Now fast forward to the present. I’ve been taking the 5mg Celexa for about 6 days. For the last day or two I had been kind of depressed. Like I said before, suicide and homicide are the two most reprehensible things I can ever imagine. But because I’ve been so worried about having suicidal thoughts, it’s like now I can’t shake the thought of “What if?” It terrifies me when I imagine it in my head to the point that it almost gives me another panic attack and I just try to block it out of my mind but it tends to pop back up. Maybe because I’ve been so afraid of suicidal thoughts that I’ve convinced myself that I actually am having them?

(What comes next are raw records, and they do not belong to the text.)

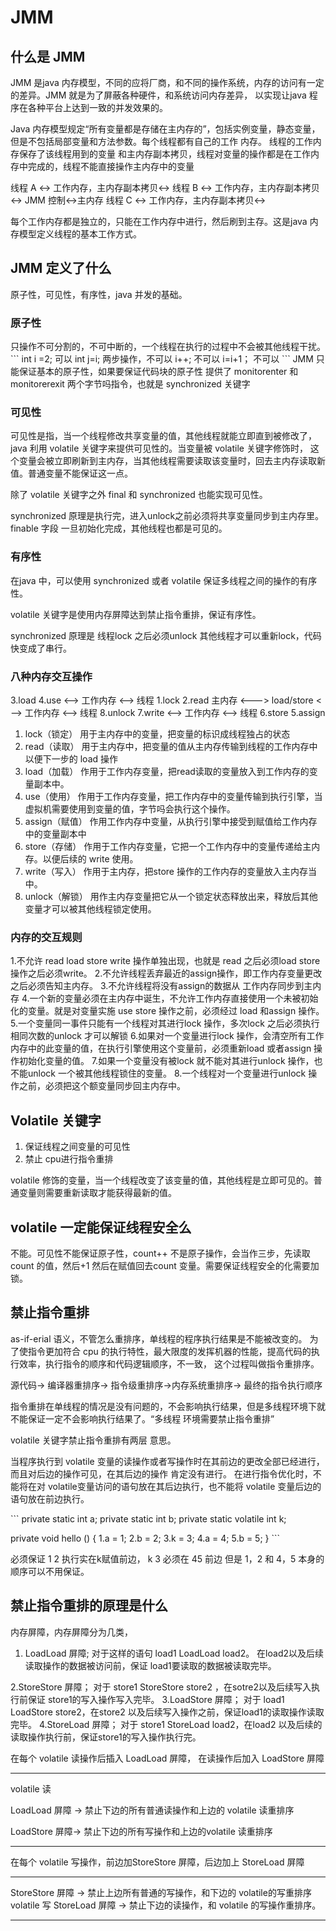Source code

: * JMM

** 什么是 JMM

JMM 是java 内存模型，不同的应将厂商，和不同的操作系统，内存的访问有一定的差异。JMM 就是为了屏蔽各种硬件，和系统访问内存差异，
以实现让java 程序在各种平台上达到一致的并发效果的。

Java 内存模型规定“所有变量都是存储在主内存的”，包括实例变量，静态变量，但是不包括局部变量和方法参数。每个线程都有自己的工作 内存。
线程的工作内存保存了该线程用到的变量 和主内存副本拷贝，线程对变量的操作都是在工作内存中完成的，线程不能直接操作主内存中的变量

线程 A <-> 工作内存，主内存副本拷贝<->
线程 B <-> 工作内存，主内存副本拷贝<-> JMM 控制<->主内存
线程 C <-> 工作内存，主内存副本拷贝<->

每个工作内存都是独立的，只能在工作内存中进行，然后刷到主存。这是java 内存模型定义线程的基本工作方式。

** JMM 定义了什么

原子性，可见性，有序性，java 并发的基础。

*** 原子性

只操作不可分割的，不可中断的，一个线程在执行的过程中不会被其他线程干扰。
```
int i =2; 可以
int j=i; 两步操作，不可以
i++; 不可以
i=i+1； 不可以
```
JMM 只能保证基本的原子性，如果要保证代码块的原子性 提供了 monitorenter 和 monitorerexit 两个字节吗指令，也就是 synchronized 关键字

*** 可见性

可见性是指，当一个线程修改共享变量的值，其他线程就能立即直到被修改了， java 利用 volatile 关键字来提供可见性的。当变量被 volatile 关键字修饰时，
这个变量会被立即刷新到主内存，当其他线程需要读取该变量时，回去主内存读取新值。普通变量不能保证这一点。

除了 volatile 关键字之外 final 和 synchronized 也能实现可见性。

synchronized 原理是执行完，进入unlock之前必须将共享变量同步到主内存里。
finable 字段 一旦初始化完成，其他线程也都是可见的。

*** 有序性

在java 中，可以使用 synchronized 或者 volatile 保证多线程之间的操作的有序性。

volatile 关键字是使用内存屏障达到禁止指令重排，保证有序性。

synchronized 原理是 线程lock 之后必须unlock 其他线程才可以重新lock，代码快变成了串行。

*** 八种内存交互操作


                              3.load        4.use
                             <----> 工作内存 <------> 线程 
1.lock   2.read    
主内存 <-------> load/store   <----> 工作内存 <------> 线程 
8.unlock 7.write
                             <----> 工作内存 <------> 线程 
                            6.store         5.assign


1. lock（锁定） 用于主内存中的变量，把变量的标识成线程独占的状态
2. read（读取） 用于主内存中，把变量的值从主内存传输到线程的工作内存中以便下一步的 load 操作
3. load（加载） 作用于工作内存变量，把read读取的变量放入到工作内存的变量副本中。
4. use（使用） 作用于工作内存变量，把工作内存中的变量传输到执行引擎，当虚拟机需要使用到变量的值，字节吗会执行这个操作。
5. assign（赋值） 作用工作内存中变量，从执行引擎中接受到赋值给工作内存中的变量副本中
6. store（存储） 作用于工作内存变量，它把一个工作内存中的变量传递给主内存。以便后续的 write 使用。
7. write（写入） 作用于主内存，把store 操作的工作内存的变量放入主内存当中。
8. unlock（解锁） 用作主内存变量把它从一个锁定状态释放出来，释放后其他变量才可以被其他线程锁定使用。

*** 内存的交互规则

1.不允许 read load store write 操作单独出现，也就是 read 之后必须load  store 操作之后必须write。
2.不允许线程丢弃最近的assign操作，即工作内存变量更改之后必须告知主内存。
3.不允许线程将没有assign的数据从 工作内存同步到主内存
4.一个新的变量必须在主内存中诞生，不允许工作内存直接使用一个未被初始化的变量。就是对变量实施 use store 操作之前，必须经过 load 和assign 操作。
5.一个变量同一事件只能有一个线程对其进行lock 操作，多次lock 之后必须执行相同次数的unlock 才可以解锁
6.如果对一个变量进行lock 操作，会清空所有工作内存中的此变量的值，在执行引擎使用这个变量前，必须重新load 或者assign 操作初始化变量的值。
7.如果一个变量没有被lock 就不能对其进行unlock 操作，也不能unlock 一个被其他线程锁住的变量。
8.一个线程对一个变量进行unlock 操作之前，必须把这个额变量同步回主内存中。

** Volatile 关键字

1. 保证线程之间变量的可见性
2. 禁止 cpu进行指令重排

volatile 修饰的变量，当一个线程改变了该变量的值，其他线程是立即可见的。普通变量则需要重新读取才能获得最新的值。

** volatile 一定能保证线程安全么

不能。可见性不能保证原子性，count++ 不是原子操作，会当作三步，先读取count 的值，然后+1 然后在赋值回去count 变量。需要保证线程安全的化需要加锁。

** 禁止指令重排

as-if-erial 语义，不管怎么重排序，单线程的程序执行结果是不能被改变的。
为了使指令更加符合 cpu 的执行特性，最大限度的发挥机器的性能，提高代码的执行效率，执行指令的顺序和代码逻辑顺序，不一致，
这个过程叫做指令重排序。

源代码-> 编译器重排序-> 指令级重排序->内存系统重排序-> 最终的指令执行顺序

指令重排在单线程的情况是没有问题的，不会影响执行结果，但是多线程环境下就不能保证一定不会影响执行结果了。“多线程
环境需要禁止指令重排”


volatile 关键字禁止指令重排有两层 意思。

当程序执行到 volatile 变量的读操作或者写操作时在其前边的更改全部已经进行，而且对后边的操作可见，在其后边的操作 肯定没有进行。
在进行指令优化时，不能将在对 volatile变量访问的语句放在其后边执行，也不能将 volatile 变量后边的语句放在前边执行。

```
private static int a;
private static int b;
private static volatile int k;

private void hello () {
1.a = 1;
2.b = 2;
3.k = 3;
4.a = 4;
5.b = 5;
}
```

必须保证 1 2  执行实在k赋值前边， k 3 必须在 45 前边 但是 1，2 和 4，5 本身的顺序可以不用保证。

** 禁止指令重排的原理是什么

内存屏障，内存屏障分为几类，

1. LoadLoad 屏障; 对于这样的语句 load1 LoadLoad load2。 在load2以及后续读取操作的数据被访问前，保证 load1要读取的数据被读取完毕。
2.StoreStore 屏障； 对于 store1 StoreStore store2 ，在sotre2以及后续写入执行前保证 store1的写入操作写入完毕。
3.LoadStore 屏障； 对于 load1 LoadStore store2，在store2 以及后续写入操作之前，保证load1的读取操作读取完毕。
4.StoreLoad 屏障； 对于 store1 StoreLoad load2，在load2 以及后续的读取操作执行前，保证store1的写入操作执行完。


在每个 volatile 读操作后插入 LoadLoad 屏障， 在读操作后加入 LoadStore 屏障
---------------------------------------------------------------
volatile 读

LoadLoad 屏障 -> 禁止下边的所有普通读操作和上边的 volatile 读重排序

LoadStore 屏障-> 禁止下边的所有写操作和上边的volatile 读重排序
---------------------------------------------------------------



在每个 volatile 写操作，前边加StoreStore 屏障，后边加上 StoreLoad 屏障
---------------------------------------------------------------
StoreStore 屏障 -> 禁止上边所有普通的写操作，和下边的 volatile的写重排序
volatile 写
StoreLoad 屏障 ->  禁止下边的读操作，和 volatile 的写操作重排序。
---------------------------------------------------------------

Please tell me these are just intrusive thoughts. Maybe it’s just a nasty side effect from the medication? Maybe someone can offer some opinions or insight into anything I’ve talked about. Anything anyone wants to say is greatly appreciated. I’m very scared and feel very alone about all this. It just doesn’t make sense to me that after 26 years of perfect health I could suddenly get some type of debilitating mind condition. Maybe all this is just anxiety related from the original panic attack? I await all your responses and feedback.